Environmentalists fight huge utility’s long-term contracts
MEMPHIS, Tenn. (AP) — Distributors for the nation’s largest public utility signed onto what amounted to “never-ending” contracts that unfairly tied them to power generated by the Tennessee Valley Authority, a lawyer argued Thursday as she represents environmental groups in a lawsuit.
Southern Environmental Law Center lawyer Amanda Garcia spoke in Memphis federal court in response to TVA’s motion to have a judge make a ruling without going to trial. TVA said three environmental groups have no standing to sue after TVA reached long-term agreements with many local power distributors in its seven-state region.
U.S. District Judge Thomas L. Parker did not make a decision during the hourslong hearing, which included references to a federal law created 50 years ago, longstanding TVA rules, technical language and energy industry jargon. Timing on a decision was not immediately clear.
The lawsuit filed in August 2020 argued the 20-year deals signed by most of TVA’s customers lock the power distributors into exclusive contracts with the TVA and “will forever deprive distributors and ratepayers the opportunity to renegotiate with TVA to obtain cheaper, cleaner electricity,” the SELC has said.
The plaintiffs — Protect Our Aquifer, Energy Alabama and Appalachian Voices — have members that distribute power in their communities. They allege the deals hurt the ability of local power companies to seek out and use renewable power such as solar energy from sources outside the TVA. The deals replaced existing agreements of varying lengths, or followed expiring ones. Contracts require a 20-year notice to terminate, and they renew each year.
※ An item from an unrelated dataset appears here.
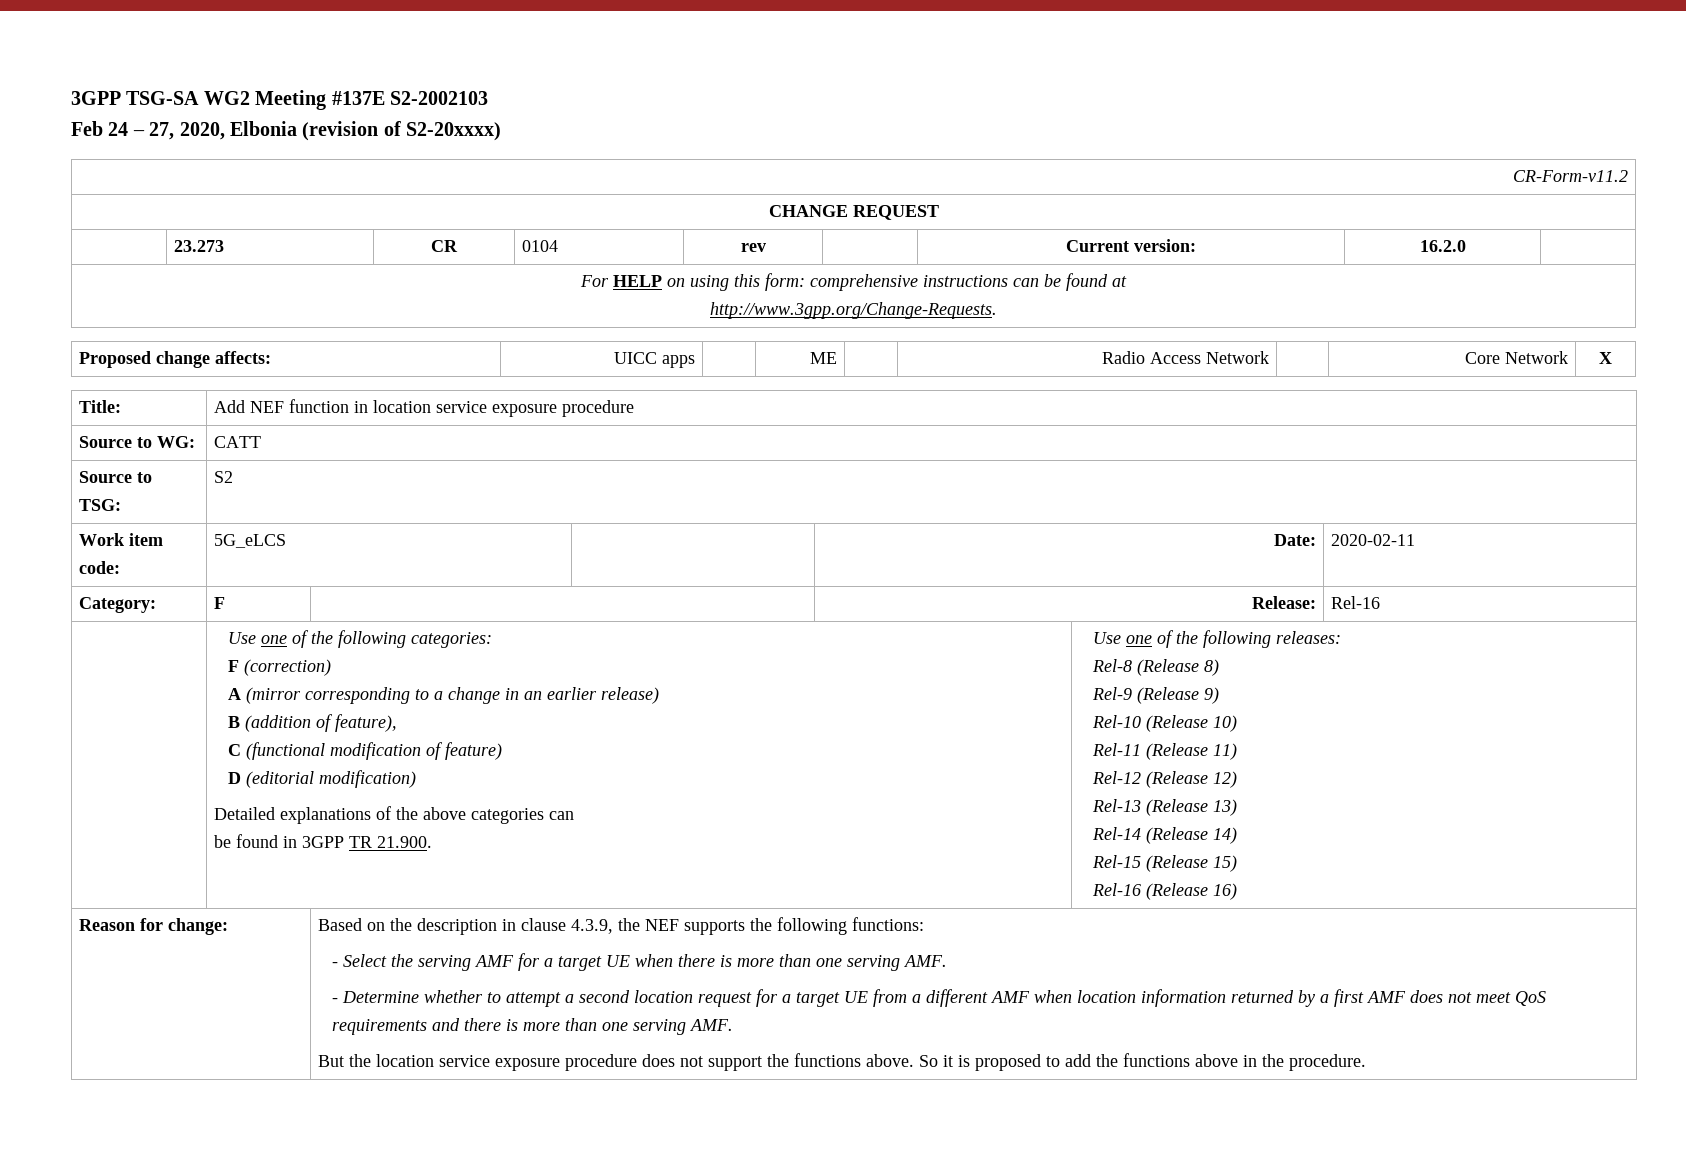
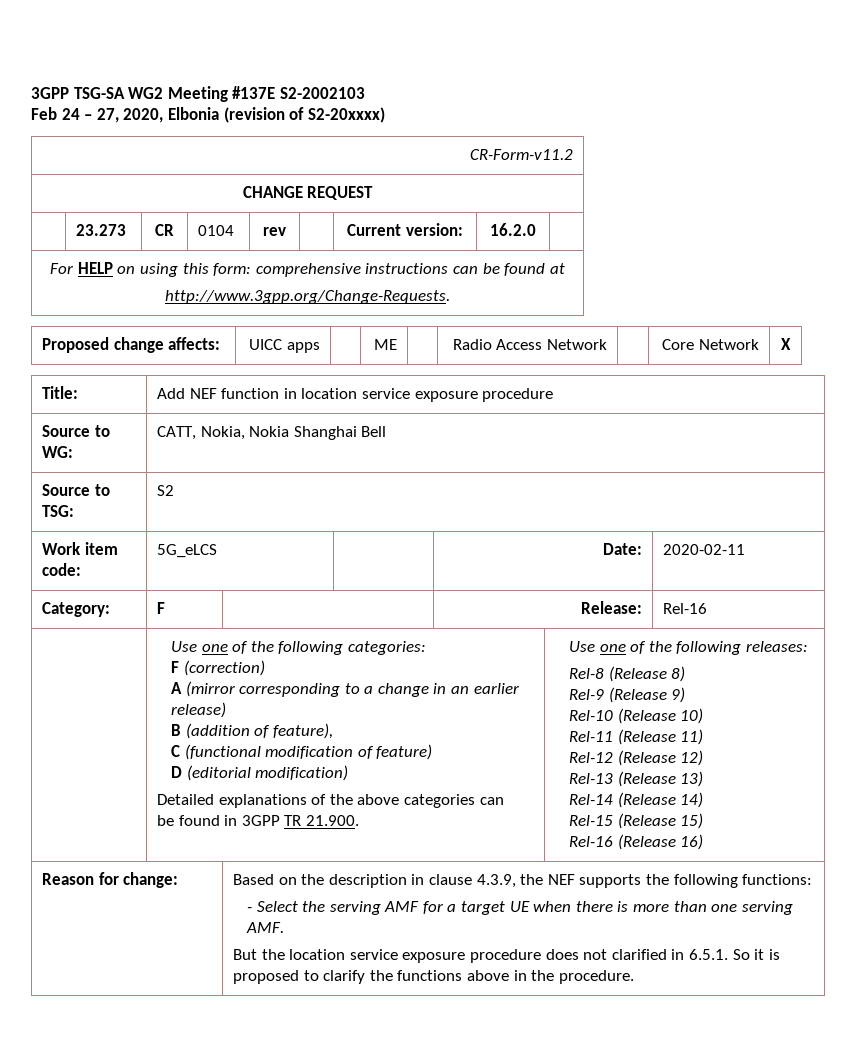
[214,436,262,448] CATT -> [157,426,387,440] CATT, Nokia, Nokia Shanghai Bell
[332,989,1547,1007] [332,1018,734,1035] // - Determine whether to attempt a second location request for a target UE from a different AMF when location information returned by a first AMF does not meet QoS requirements and there is more than one serving AMF. -> (284, 927) none
[708,1053,915,1071] support the functions above. -> [611,949,728,960] clarified in 6.5.1.
[1065,1054,1092,1067] add -> [323,970,366,984] clarify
Garcia argued that the notice-to-terminate provision made the contracts “never-ending,” and violate TVA’s own rules that its contracts with power companies should not last longer than 20 years. The deals carry a 3.1% monthly rebate on wholesale power rates that local companies could pass on to their customers, or use to invest in infrastructure, TVA has said.
The deals also allow local power companies to seek up to 5% in acquired renewable energy, which TVA says could help them meet their energy needs. But the groups say that percentage is too limiting.
Garcia argued that the contracts are “anti-competitive” and cut the public out of the decision making process. TVA wanted to extend the length of the contracts to help expand of capacity by developing plants fueled by natural gas and force TVA customers to pay for “dirty energy,” she said.
TVA lawyer Davis Ayliffe said the contracts provide the utility with contractual certainty, help fulfill its mission to provide power at the lowest feasible rates, and give local power companies rate stability and protection.
Ayliffe also argued that claims made by the environmental groups are speculative, and the groups have failed to show how they are being harmed by the contracts. He said energy generated by fossil fuels in not being incentivized by the contracts, and the agreements did not make a change to the environmental “status quo.”
One power company that has not signed a long-term contract is Memphis, Light, Gas & Water — TVA’s largest customer.
MLG&W has been considering whether to renew its partnership with TVA. Leaders of the Memphis power company have recommended staying with TVA, citing possible savings to residential customers and avoiding the cost of bringing in new power suppliers. But a final decision has not been reached.
TVA provides power to millions of people in parts of Tennessee, Alabama, Georgia, Kentucky, Mississippi, North Carolina and Virginia.